The maximum length recorded is 68.5 cm.

== Systematics ==
- Classification/Names:

- Class: Elasmobranchii (sharks & rays)
- Order: Rhinopristiformes (shovelnose rays)
- Family: Rhinobatidae (guitarfishes)
- Genus: Pseudobatos
- Species: Pseudobatos buthi

== Distribution ==
Marine species, found on shallow coastal regions of the Gulf of California to at least 2 m depth. The map shows the distribution of P. buthi, a new species caught by Boyd Walker and his colleagues in the 1940s and 1950s.

== Biology ==
Although detailed biological data on P. buthi are limited, general characteristics can be inferred from closely related species in the genus Pseudobatos.

Diet:

Like other guitarfishes, P. buthi likely feeds on small crustaceans, benthic fishes, and polychaete worms. These prey items are common in shallow soft-sediment environments where the species is found.

Reproduction:

Guitarfishes are typically ovoviviparous, meaning embryos develop inside egg cases retained within the mother until live birth. Litters usually contain 4–15 pups, depending on species.
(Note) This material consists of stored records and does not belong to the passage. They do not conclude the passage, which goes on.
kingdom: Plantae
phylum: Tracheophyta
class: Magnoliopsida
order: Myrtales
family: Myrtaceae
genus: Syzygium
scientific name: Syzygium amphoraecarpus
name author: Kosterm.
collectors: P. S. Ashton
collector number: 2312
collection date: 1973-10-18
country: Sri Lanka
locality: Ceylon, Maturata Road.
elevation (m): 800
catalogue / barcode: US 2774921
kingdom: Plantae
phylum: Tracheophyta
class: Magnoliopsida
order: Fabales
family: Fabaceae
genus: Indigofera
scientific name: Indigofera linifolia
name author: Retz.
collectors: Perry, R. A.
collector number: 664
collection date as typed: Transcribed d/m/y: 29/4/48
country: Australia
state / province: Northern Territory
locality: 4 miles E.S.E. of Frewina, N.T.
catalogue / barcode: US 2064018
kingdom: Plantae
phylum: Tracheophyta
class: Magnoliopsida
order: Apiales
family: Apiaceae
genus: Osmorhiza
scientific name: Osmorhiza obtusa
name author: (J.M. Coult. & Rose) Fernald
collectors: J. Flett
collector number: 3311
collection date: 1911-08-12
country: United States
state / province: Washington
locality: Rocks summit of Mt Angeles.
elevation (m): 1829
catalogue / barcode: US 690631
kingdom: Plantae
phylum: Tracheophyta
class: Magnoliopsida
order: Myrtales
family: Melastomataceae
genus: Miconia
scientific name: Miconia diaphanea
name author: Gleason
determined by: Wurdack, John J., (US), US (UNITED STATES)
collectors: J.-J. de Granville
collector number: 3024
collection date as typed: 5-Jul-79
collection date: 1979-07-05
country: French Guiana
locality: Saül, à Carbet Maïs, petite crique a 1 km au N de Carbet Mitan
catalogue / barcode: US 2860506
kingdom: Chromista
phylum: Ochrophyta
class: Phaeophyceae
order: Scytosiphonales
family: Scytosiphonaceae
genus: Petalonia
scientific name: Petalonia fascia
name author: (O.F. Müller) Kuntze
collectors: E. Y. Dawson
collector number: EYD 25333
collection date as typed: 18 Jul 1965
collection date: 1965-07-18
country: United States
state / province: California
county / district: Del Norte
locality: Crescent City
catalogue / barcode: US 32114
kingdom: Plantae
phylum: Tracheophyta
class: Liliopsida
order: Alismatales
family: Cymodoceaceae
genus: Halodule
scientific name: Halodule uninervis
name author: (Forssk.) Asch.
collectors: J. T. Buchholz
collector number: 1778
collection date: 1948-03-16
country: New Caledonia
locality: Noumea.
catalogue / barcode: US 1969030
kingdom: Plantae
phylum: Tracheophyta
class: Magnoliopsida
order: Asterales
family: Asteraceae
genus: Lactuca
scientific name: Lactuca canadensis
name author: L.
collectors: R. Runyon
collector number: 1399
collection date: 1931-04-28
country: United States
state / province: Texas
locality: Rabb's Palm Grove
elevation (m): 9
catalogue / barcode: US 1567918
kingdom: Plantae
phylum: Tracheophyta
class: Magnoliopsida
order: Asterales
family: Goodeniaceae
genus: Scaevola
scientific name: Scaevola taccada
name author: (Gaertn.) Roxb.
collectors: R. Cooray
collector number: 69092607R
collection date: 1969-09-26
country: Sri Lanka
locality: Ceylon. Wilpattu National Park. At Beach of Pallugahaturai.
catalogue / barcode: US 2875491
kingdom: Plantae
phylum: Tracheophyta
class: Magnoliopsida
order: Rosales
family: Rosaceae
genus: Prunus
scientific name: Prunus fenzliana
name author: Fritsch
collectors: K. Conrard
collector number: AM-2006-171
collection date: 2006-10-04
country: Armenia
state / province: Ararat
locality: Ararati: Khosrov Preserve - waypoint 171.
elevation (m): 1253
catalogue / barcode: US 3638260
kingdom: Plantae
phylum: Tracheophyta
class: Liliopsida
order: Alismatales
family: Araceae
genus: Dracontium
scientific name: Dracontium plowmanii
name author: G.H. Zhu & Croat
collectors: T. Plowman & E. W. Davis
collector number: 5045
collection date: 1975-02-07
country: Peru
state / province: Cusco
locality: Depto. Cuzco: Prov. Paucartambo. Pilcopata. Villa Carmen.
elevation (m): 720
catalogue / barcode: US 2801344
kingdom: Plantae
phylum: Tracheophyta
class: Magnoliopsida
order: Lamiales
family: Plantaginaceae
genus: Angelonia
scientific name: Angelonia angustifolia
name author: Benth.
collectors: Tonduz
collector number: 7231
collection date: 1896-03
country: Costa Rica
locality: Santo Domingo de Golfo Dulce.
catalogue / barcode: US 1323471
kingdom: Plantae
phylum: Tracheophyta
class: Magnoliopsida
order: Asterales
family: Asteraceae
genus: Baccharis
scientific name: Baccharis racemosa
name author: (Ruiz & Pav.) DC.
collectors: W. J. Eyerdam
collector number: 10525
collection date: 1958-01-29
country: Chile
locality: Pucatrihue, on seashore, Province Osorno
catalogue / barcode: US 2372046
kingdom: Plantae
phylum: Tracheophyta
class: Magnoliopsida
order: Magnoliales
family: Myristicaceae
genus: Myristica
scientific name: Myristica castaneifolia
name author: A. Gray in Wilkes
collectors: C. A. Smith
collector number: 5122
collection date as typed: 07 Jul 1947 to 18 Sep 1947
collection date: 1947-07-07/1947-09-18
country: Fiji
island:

Although reproductive biology has not been directly studied in P. buthi, it likely follows this pattern.

== Conservation Status ==
- IUCN Status: Vulnerable

Pseudobatos buthi has been formally assessed by the IUCN Red List.

- Population Status

No confirmed sightings have been recorded since 1961, but this is likely due to misidentification rather than extinction. Without modern survey effort or accurate field identification, true population trends cannot be evaluated.

This species garnered a lot of media attention due to the describer, Rutledge, who posted mock birth-announcement style photos with a preserved museum specimen, including Forbes, Spectrum1 News, Smithsonian Magazine.